DOCUMENT SEGMENT:
-*-*-

Entry point: pytest e2e/tests/ from inside e2e-runner. Each scenario is a parameterized pytest case keyed by FC adapter (ardupilot / inav) and VioStrategy (okvis2 / klt_ransac) via the session-scoped conftest fixtures.
Harness Implementation Layout
The blackbox harness implementation lives under e2e/ (NOT the SUT source tree — public-boundary discipline enforced by e2e/README.md):
e2e/
├── docker/ Tier-1 entrypoint
│ ├── docker-compose.test.yml Compose stack (services from § Services above)
│ ├── docker-compose.tier2-bridge.yml Compose override for paired-host Tier-2 SITL bridging
│ ├── run-tier1.sh AZ-444 selector-parity wrapper
│ └── secrets/ Mounted Docker secrets (mavlink-passkey)

-*-*-

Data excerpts
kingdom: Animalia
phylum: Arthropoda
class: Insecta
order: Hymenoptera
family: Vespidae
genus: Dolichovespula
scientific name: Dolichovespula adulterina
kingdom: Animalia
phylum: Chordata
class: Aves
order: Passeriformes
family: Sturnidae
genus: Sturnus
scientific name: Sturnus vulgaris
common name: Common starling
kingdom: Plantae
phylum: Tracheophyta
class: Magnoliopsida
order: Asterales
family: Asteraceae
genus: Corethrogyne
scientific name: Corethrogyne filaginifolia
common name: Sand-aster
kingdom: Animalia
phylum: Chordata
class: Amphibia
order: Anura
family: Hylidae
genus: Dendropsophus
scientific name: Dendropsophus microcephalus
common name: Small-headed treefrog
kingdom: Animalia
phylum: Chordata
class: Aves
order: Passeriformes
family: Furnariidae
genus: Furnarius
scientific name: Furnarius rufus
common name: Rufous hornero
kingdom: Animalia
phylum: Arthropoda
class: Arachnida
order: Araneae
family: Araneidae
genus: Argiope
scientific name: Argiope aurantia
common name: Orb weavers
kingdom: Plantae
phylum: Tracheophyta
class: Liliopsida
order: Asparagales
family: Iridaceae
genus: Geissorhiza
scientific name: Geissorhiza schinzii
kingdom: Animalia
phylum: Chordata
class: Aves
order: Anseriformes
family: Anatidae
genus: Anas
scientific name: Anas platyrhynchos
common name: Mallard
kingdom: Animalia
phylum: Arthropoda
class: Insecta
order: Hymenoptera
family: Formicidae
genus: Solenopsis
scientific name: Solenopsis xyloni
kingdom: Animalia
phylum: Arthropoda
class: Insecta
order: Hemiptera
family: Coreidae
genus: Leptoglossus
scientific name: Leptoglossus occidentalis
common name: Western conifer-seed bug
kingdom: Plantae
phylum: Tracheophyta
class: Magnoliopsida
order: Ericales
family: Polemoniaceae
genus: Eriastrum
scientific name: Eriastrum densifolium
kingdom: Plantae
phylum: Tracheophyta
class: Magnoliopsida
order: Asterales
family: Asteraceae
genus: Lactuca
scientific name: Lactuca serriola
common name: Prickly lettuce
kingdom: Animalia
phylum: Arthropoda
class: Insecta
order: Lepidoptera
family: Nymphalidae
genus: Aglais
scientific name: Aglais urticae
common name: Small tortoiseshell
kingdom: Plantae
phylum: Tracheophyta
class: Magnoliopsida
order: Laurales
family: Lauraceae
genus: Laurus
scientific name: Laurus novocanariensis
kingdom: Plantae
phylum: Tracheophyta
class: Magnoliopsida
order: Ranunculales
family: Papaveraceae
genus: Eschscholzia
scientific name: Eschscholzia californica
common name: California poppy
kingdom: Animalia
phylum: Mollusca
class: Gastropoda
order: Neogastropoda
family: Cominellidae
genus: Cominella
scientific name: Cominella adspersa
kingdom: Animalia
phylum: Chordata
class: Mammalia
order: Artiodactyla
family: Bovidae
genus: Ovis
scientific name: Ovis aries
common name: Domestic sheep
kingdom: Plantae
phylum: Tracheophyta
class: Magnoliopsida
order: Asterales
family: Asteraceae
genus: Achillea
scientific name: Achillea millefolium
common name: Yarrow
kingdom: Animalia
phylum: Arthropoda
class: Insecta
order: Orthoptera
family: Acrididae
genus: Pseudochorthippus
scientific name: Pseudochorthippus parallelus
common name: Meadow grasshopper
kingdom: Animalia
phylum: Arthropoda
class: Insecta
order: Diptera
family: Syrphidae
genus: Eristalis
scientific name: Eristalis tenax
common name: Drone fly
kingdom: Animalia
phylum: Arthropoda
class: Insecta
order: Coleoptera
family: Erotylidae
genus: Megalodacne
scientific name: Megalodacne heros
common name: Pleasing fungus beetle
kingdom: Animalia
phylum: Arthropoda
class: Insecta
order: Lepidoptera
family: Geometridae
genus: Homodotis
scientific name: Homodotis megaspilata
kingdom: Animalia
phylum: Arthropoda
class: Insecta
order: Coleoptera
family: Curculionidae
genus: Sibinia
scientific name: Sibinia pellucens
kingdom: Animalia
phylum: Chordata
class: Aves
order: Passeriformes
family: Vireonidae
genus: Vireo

-*-*-

GOALS:
**a)** Answer these questions from the harness excerpt:
(i) Which pytest command is given as the entry point?
(ii) Which file enforces the public-boundary discipline?
(iii) Which Docker secret is mounted under secrets/?
**b)** Write out the passage of the harness excerpt word for word, starting at "Entry point: pytest" and ending at "Docker secrets (mavlink-passkey)".

SOLUTIONS BY TASK:
**a)**
(i) pytest e2e/tests/, run from inside e2e-runner
(ii) e2e/README.md
(iii) mavlink-passkey

**b)**
Entry point: pytest e2e/tests/ from inside e2e-runner. Each scenario is a parameterized pytest case keyed by FC adapter (ardupilot / inav) and VioStrategy (okvis2 / klt_ransac) via the session-scoped conftest fixtures.
Harness Implementation Layout
The blackbox harness implementation lives under e2e/ (NOT the SUT source tree — public-boundary discipline enforced by e2e/README.md):
e2e/
├── docker/ Tier-1 entrypoint
│ ├── docker-compose.test.yml Compose stack (services from § Services above)
│ ├── docker-compose.tier2-bridge.yml Compose override for paired-host Tier-2 SITL bridging
│ ├── run-tier1.sh AZ-444 selector-parity wrapper
│ └── secrets/ Mounted Docker secrets (mavlink-passkey)